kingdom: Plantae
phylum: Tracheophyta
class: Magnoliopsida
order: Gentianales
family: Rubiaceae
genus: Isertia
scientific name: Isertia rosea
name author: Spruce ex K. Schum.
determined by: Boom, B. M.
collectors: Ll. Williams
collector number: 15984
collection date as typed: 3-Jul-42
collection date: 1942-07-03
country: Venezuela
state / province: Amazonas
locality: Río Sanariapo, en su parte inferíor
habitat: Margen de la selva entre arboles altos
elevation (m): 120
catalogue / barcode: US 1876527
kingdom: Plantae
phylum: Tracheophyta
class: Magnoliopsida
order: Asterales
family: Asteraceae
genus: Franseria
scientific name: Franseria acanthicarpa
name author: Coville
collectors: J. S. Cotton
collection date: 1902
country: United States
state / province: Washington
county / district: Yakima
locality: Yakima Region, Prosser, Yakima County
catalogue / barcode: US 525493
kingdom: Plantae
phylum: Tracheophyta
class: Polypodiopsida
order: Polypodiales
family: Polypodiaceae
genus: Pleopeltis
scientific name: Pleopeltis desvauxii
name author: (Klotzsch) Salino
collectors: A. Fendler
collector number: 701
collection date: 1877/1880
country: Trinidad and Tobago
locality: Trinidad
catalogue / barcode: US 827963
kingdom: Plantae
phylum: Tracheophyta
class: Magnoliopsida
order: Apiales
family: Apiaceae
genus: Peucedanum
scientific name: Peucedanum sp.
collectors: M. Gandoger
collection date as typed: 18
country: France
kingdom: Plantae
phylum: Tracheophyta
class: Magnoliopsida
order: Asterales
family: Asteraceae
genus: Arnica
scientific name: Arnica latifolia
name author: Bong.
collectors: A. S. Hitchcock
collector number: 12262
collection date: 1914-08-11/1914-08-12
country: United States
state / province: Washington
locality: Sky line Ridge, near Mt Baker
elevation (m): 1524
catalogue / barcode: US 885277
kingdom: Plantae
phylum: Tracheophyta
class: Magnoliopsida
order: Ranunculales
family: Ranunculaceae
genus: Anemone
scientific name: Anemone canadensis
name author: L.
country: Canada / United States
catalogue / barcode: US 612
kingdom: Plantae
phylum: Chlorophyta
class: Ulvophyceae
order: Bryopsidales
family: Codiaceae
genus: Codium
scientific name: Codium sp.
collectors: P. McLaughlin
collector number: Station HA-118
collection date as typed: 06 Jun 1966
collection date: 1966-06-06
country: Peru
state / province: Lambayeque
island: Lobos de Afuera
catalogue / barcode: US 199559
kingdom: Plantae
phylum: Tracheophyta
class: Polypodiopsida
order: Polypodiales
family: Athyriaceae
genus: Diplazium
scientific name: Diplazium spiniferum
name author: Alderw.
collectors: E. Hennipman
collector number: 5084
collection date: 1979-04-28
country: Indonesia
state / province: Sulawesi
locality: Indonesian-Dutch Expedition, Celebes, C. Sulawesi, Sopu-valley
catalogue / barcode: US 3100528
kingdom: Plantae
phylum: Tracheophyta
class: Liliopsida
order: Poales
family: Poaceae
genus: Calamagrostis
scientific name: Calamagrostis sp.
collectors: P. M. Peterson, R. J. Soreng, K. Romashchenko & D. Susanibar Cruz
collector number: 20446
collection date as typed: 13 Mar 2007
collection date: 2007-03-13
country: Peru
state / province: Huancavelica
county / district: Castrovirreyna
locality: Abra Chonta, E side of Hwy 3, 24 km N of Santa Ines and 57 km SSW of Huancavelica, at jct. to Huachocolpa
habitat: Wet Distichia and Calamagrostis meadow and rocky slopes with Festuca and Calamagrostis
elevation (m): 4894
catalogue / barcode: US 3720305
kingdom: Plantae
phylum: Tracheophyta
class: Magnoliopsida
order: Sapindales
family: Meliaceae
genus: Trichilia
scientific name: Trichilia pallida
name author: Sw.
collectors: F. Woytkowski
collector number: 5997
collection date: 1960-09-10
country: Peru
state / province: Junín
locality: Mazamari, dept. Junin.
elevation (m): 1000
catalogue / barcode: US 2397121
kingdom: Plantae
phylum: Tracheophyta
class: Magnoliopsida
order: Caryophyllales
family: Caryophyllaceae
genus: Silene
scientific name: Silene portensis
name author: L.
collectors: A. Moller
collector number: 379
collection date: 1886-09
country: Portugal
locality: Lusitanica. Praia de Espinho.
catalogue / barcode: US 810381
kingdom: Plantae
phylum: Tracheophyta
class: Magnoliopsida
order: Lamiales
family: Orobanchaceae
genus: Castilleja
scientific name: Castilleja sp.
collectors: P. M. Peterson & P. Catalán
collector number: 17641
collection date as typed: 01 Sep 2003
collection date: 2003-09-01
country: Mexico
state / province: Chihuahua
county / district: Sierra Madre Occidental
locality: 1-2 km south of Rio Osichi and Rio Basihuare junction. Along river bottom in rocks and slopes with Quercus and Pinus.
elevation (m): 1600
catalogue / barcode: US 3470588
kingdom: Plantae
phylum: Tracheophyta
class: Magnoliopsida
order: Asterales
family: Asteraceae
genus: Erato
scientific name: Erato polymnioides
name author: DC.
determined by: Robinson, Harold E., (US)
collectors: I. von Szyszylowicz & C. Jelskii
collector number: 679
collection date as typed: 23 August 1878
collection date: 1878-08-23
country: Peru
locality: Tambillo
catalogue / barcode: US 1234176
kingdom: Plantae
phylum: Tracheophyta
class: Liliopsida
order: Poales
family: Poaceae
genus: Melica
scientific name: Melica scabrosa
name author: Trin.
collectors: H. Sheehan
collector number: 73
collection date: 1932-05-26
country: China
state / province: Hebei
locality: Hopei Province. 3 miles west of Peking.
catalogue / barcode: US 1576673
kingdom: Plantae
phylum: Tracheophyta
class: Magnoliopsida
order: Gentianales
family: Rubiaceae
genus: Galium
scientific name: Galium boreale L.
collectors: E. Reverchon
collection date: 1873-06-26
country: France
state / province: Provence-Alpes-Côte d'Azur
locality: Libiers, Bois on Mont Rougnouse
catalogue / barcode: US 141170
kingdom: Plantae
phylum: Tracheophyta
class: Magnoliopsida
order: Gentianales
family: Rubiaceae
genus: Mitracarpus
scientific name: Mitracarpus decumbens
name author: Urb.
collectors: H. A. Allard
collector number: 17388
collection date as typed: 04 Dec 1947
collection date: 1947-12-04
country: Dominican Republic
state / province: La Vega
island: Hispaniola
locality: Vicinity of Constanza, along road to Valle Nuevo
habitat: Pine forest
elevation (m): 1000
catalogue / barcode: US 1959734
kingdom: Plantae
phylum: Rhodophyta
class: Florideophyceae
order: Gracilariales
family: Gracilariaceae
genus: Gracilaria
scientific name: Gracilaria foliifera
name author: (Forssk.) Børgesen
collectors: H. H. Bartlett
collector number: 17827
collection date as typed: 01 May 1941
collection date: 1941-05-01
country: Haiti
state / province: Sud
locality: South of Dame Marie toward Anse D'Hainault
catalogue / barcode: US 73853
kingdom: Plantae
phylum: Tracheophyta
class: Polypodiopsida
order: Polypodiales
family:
□ □ □
Exercise:
Copy out the material above, substituting "gathered by" for every occurrence of "collectors" and leaving everything else unchanged.

Solution to this exercise:
kingdom: Plantae
phylum: Tracheophyta
class: Magnoliopsida
order: Gentianales
family: Rubiaceae
genus: Isertia
scientific name: Isertia rosea
name author: Spruce ex K. Schum.
determined by: Boom, B. M.
gathered by: Ll. Williams
collector number: 15984
collection date as typed: 3-Jul-42
collection date: 1942-07-03
country: Venezuela
state / province: Amazonas
locality: Río Sanariapo, en su parte inferíor
habitat: Margen de la selva entre arboles altos
elevation (m): 120
catalogue / barcode: US 1876527
kingdom: Plantae
phylum: Tracheophyta
class: Magnoliopsida
order: Asterales
family: Asteraceae
genus: Franseria
scientific name: Franseria acanthicarpa
name author: Coville
gathered by: J. S. Cotton
collection date: 1902
country: United States
state / province: Washington
county / district: Yakima
locality: Yakima Region, Prosser, Yakima County
catalogue / barcode: US 525493
kingdom: Plantae
phylum: Tracheophyta
class: Polypodiopsida
order: Polypodiales
family: Polypodiaceae
genus: Pleopeltis
scientific name: Pleopeltis desvauxii
name author: (Klotzsch) Salino
gathered by: A. Fendler
collector number: 701
collection date: 1877/1880
country: Trinidad and Tobago
locality: Trinidad
catalogue / barcode: US 827963
kingdom: Plantae
phylum: Tracheophyta
class: Magnoliopsida
order: Apiales
family: Apiaceae
genus: Peucedanum
scientific name: Peucedanum sp.
gathered by: M. Gandoger
collection date as typed: 18
country: France
kingdom: Plantae
phylum: Tracheophyta
class: Magnoliopsida
order: Asterales
family: Asteraceae
genus: Arnica
scientific name: Arnica latifolia
name author: Bong.
gathered by: A. S. Hitchcock
collector number: 12262
collection date: 1914-08-11/1914-08-12
country: United States
state / province: Washington
locality: Sky line Ridge, near Mt Baker
elevation (m): 1524
catalogue / barcode: US 885277
kingdom: Plantae
phylum: Tracheophyta
class: Magnoliopsida
order: Ranunculales
family: Ranunculaceae
genus: Anemone
scientific name: Anemone canadensis
name author: L.
country: Canada / United States
catalogue / barcode: US 612
kingdom: Plantae
phylum: Chlorophyta
class: Ulvophyceae
order: Bryopsidales
family: Codiaceae
genus: Codium
scientific name: Codium sp.
gathered by: P. McLaughlin
collector number: Station HA-118
collection date as typed: 06 Jun 1966
collection date: 1966-06-06
country: Peru
state / province: Lambayeque
island: Lobos de Afuera
catalogue / barcode: US 199559
kingdom: Plantae
phylum: Tracheophyta
class: Polypodiopsida
order: Polypodiales
family: Athyriaceae
genus: Diplazium
scientific name: Diplazium spiniferum
name author: Alderw.
gathered by: E. Hennipman
collector number: 5084
collection date: 1979-04-28
country: Indonesia
state / province: Sulawesi
locality: Indonesian-Dutch Expedition, Celebes, C. Sulawesi, Sopu-valley
catalogue / barcode: US 3100528
kingdom: Plantae
phylum: Tracheophyta
class: Liliopsida
order: Poales
family: Poaceae
genus: Calamagrostis
scientific name: Calamagrostis sp.
gathered by: P. M. Peterson, R. J. Soreng, K. Romashchenko & D. Susanibar Cruz
collector number: 20446
collection date as typed: 13 Mar 2007
collection date: 2007-03-13
country: Peru
state / province: Huancavelica
county / district: Castrovirreyna
locality: Abra Chonta, E side of Hwy 3, 24 km N of Santa Ines and 57 km SSW of Huancavelica, at jct. to Huachocolpa
habitat: Wet Distichia and Calamagrostis meadow and rocky slopes with Festuca and Calamagrostis
elevation (m): 4894
catalogue / barcode: US 3720305
kingdom: Plantae
phylum: Tracheophyta
class: Magnoliopsida
order: Sapindales
family: Meliaceae
genus: Trichilia
scientific name: Trichilia pallida
name author: Sw.
gathered by: F. Woytkowski
collector number: 5997
collection date: 1960-09-10
country: Peru
state / province: Junín
locality: Mazamari, dept. Junin.
elevation (m): 1000
catalogue / barcode: US 2397121
kingdom: Plantae
phylum: Tracheophyta
class: Magnoliopsida
order: Caryophyllales
family: Caryophyllaceae
genus: Silene
scientific name: Silene portensis
name author: L.
gathered by: A. Moller
collector number: 379
collection date: 1886-09
country: Portugal
locality: Lusitanica. Praia de Espinho.
catalogue / barcode: US 810381
kingdom: Plantae
phylum: Tracheophyta
class: Magnoliopsida
order: Lamiales
family: Orobanchaceae
genus: Castilleja
scientific name: Castilleja sp.
gathered by: P. M. Peterson & P. Catalán
collector number: 17641
collection date as typed: 01 Sep 2003
collection date: 2003-09-01
country: Mexico
state / province: Chihuahua
county / district: Sierra Madre Occidental
locality: 1-2 km south of Rio Osichi and Rio Basihuare junction. Along river bottom in rocks and slopes with Quercus and Pinus.
elevation (m): 1600
catalogue / barcode: US 3470588
kingdom: Plantae
phylum: Tracheophyta
class: Magnoliopsida
order: Asterales
family: Asteraceae
genus: Erato
scientific name: Erato polymnioides
name author: DC.
determined by: Robinson, Harold E., (US)
gathered by: I. von Szyszylowicz & C. Jelskii
collector number: 679
collection date as typed: 23 August 1878
collection date: 1878-08-23
country: Peru
locality: Tambillo
catalogue / barcode: US 1234176
kingdom: Plantae
phylum: Tracheophyta
class: Liliopsida
order: Poales
family: Poaceae
genus: Melica
scientific name: Melica scabrosa
name author: Trin.
gathered by: H. Sheehan
collector number: 73
collection date: 1932-05-26
country: China
state / province: Hebei
locality: Hopei Province. 3 miles west of Peking.
catalogue / barcode: US 1576673
kingdom: Plantae
phylum: Tracheophyta
class: Magnoliopsida
order: Gentianales
family: Rubiaceae
genus: Galium
scientific name: Galium boreale L.
gathered by: E. Reverchon
collection date: 1873-06-26
country: France
state / province: Provence-Alpes-Côte d'Azur
locality: Libiers, Bois on Mont Rougnouse
catalogue / barcode: US 141170
kingdom: Plantae
phylum: Tracheophyta
class: Magnoliopsida
order: Gentianales
family: Rubiaceae
genus: Mitracarpus
scientific name: Mitracarpus decumbens
name author: Urb.
gathered by: H. A. Allard
collector number: 17388
collection date as typed: 04 Dec 1947
collection date: 1947-12-04
country: Dominican Republic
state / province: La Vega
island: Hispaniola
locality: Vicinity of Constanza, along road to Valle Nuevo
habitat: Pine forest
elevation (m): 1000
catalogue / barcode: US 1959734
kingdom: Plantae
phylum: Rhodophyta
class: Florideophyceae
order: Gracilariales
family: Gracilariaceae
genus: Gracilaria
scientific name: Gracilaria foliifera
name author: (Forssk.) Børgesen
gathered by: H. H. Bartlett
collector number: 17827
collection date as typed: 01 May 1941
collection date: 1941-05-01
country: Haiti
state / province: Sud
locality: South of Dame Marie toward Anse D'Hainault
catalogue / barcode: US 73853
kingdom: Plantae
phylum: Tracheophyta
class: Polypodiopsida
order: Polypodiales
family:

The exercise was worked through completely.